● **About this task**:
Would you retype exactly the lines from the one containing "salud para dotar la torre de consulta" through the last line of the records below, and nothing else?

[Collected data]
+++++
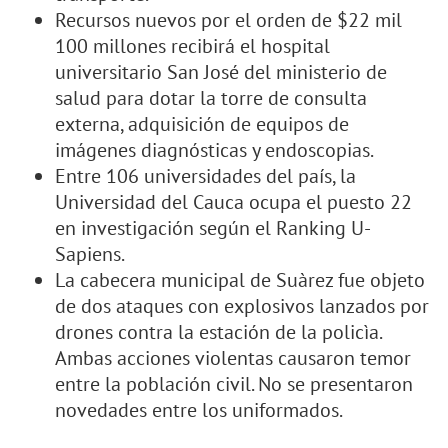
Recursos nuevos por el orden de $22 mil
100 millones recibirá el hospital
universitario San José del ministerio de
salud para dotar la torre de consulta
externa, adquisición de equipos de
imágenes diagnósticas y endoscopias.
Entre 106 universidades del país, la
Universidad del Cauca ocupa el puesto 22
en investigación según el Ranking U-
Sapiens.
La cabecera municipal de Suàrez fue objeto
de dos ataques con explosivos lanzados por
drones contra la estación de la policìa.
Ambas acciones violentas causaron temor
entre la población civil. No se presentaron
novedades entre los uniformados.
+++++
● **Answer**:
salud para dotar la torre de consulta
externa, adquisición de equipos de
imágenes diagnósticas y endoscopias.
Entre 106 universidades del país, la
Universidad del Cauca ocupa el puesto 22
en investigación según el Ranking U-
Sapiens.
La cabecera municipal de Suàrez fue objeto
de dos ataques con explosivos lanzados por
drones contra la estación de la policìa.
Ambas acciones violentas causaron temor
entre la población civil. No se presentaron
novedades entre los uniformados.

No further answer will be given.